Holt, Literary Sources of Art History
The present volume has been compiled in response to the ever increasing demand for the original documents on the arts. Its aim is to add freshness and solidity to the study of the history of art by making available the words of the artists themselves and of other persons concerned. The materials lifted here from the graves of old books in old libraries— the letters of Diirer and Annibale Carracci, Cellini, Rubens, Rembrandt; stories of fires and miracles from old chronicles; recipe books for apprentices; Chantelou’s journal of the travels of Bernini; the record of the trial of Veronese for claiming poetic license for painting; the suit brought against Rembrandt; the poems of Michelangelo, and treatises on painting and architecture from the days when it was permissible to spice theory with speculation—are fit to put new life and plastic quality into the familiar story of the evolution of styles.

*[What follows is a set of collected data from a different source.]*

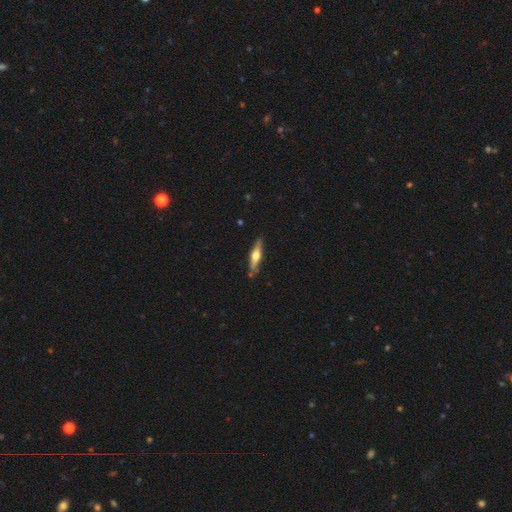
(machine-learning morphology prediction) Overall: featured or disk (54%; smooth 41%). Edge-on disk: yes (93%). Merging: none (83%).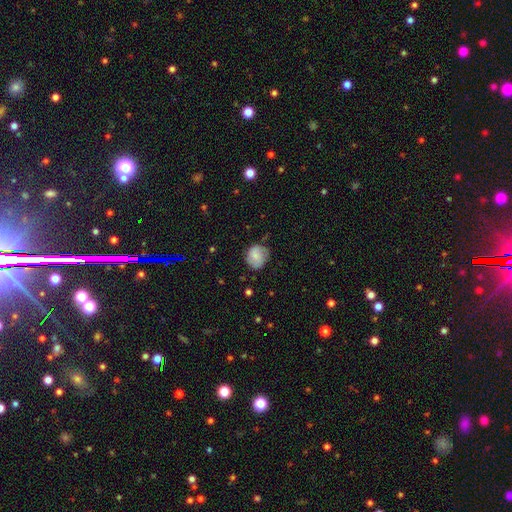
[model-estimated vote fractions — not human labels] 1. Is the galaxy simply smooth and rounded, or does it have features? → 72% smooth, 21% featured or disk, 8% star or artifact.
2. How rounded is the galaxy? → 79% round, 20% in between, 1% cigar-shaped.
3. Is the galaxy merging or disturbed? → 67% none, 26% minor disturbance, 6% major disturbance, 1% merger.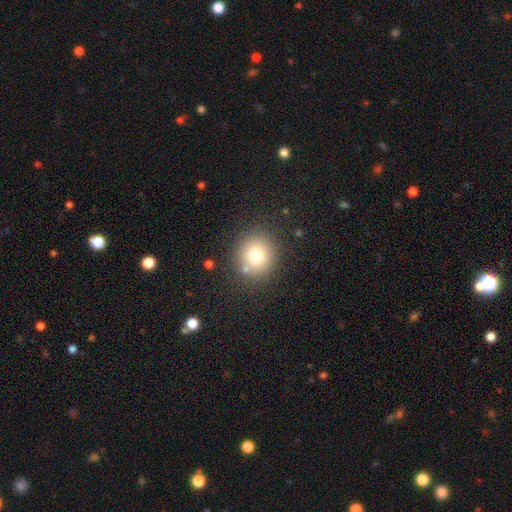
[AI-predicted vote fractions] A smooth galaxy with no disk features (75%) that is round (86%).

Vote fractions:
- Smooth or featured? smooth: 75% / star or artifact: 13% / featured or disk: 12%
- How rounded? round: 86% / in between: 13% / cigar-shaped: 1%
- Merging? none: 82% / minor disturbance: 9% / merger: 5% / major disturbance: 4%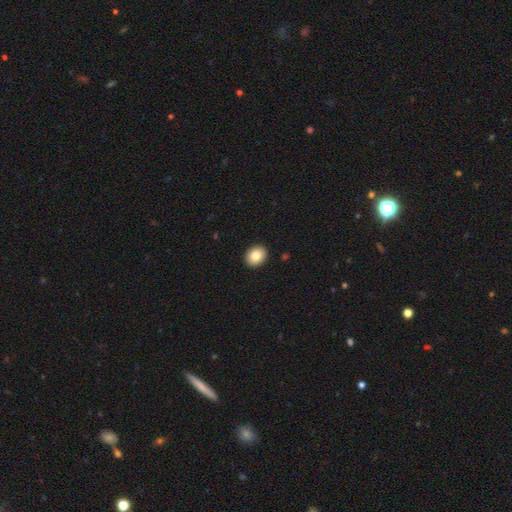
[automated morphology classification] A smooth galaxy with no disk features (83%) that is in between round and cigar-shaped (51%). Merging: none (92%).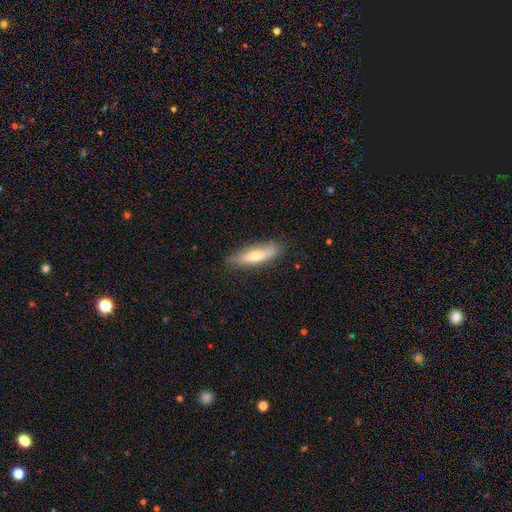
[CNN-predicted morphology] smooth_or_featured: smooth (p=0.60) [alt: featured or disk p=0.34]
how_rounded: cigar-shaped (p=0.65) [alt: in between p=0.33]
merging: none (p=0.81) [alt: minor disturbance p=0.15]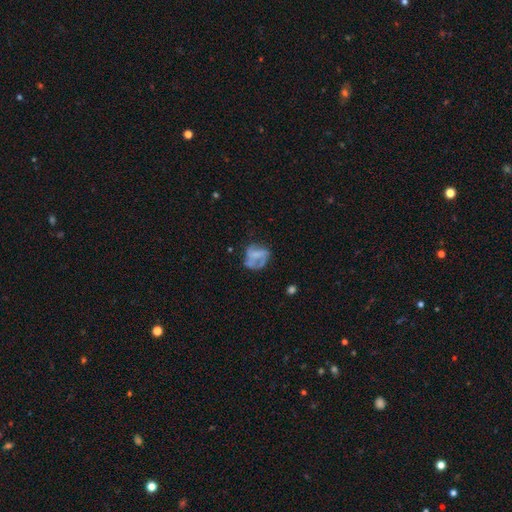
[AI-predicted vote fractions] Morphology: type=featured or disk (55%); edge-on=no (98%); bar=no (67%); spiral arms=no (51%); bulge=none (58%); merging=none (42%).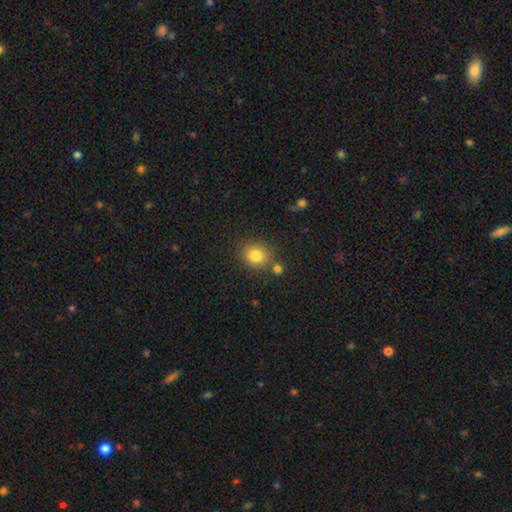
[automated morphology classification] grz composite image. It shows a smooth galaxy with no disk features (82%) that is round (71%). Merging: none (76%).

Here, in a passage from the chronicle of the Cluniac monk Raul Glaber in about the year 1000, the student may read how, “when art was in the service of the church,” the churches were built by wonders rather than engineers. Or, in Theophilus’ Schedula, he may follow step by step the production of gold leaf, and see within and through the shining gold the ground of red color burnt from sinoper polished with a beaver’s tooth and beaten later with brass mallet on a smooth anvil. Other processes too are outlined here: how to make a lovely violet color, how to acquire a good mountain style, how to train a lion, and how to portray the passions. In every case new planes seem to be introduced into the flat image and the flat story.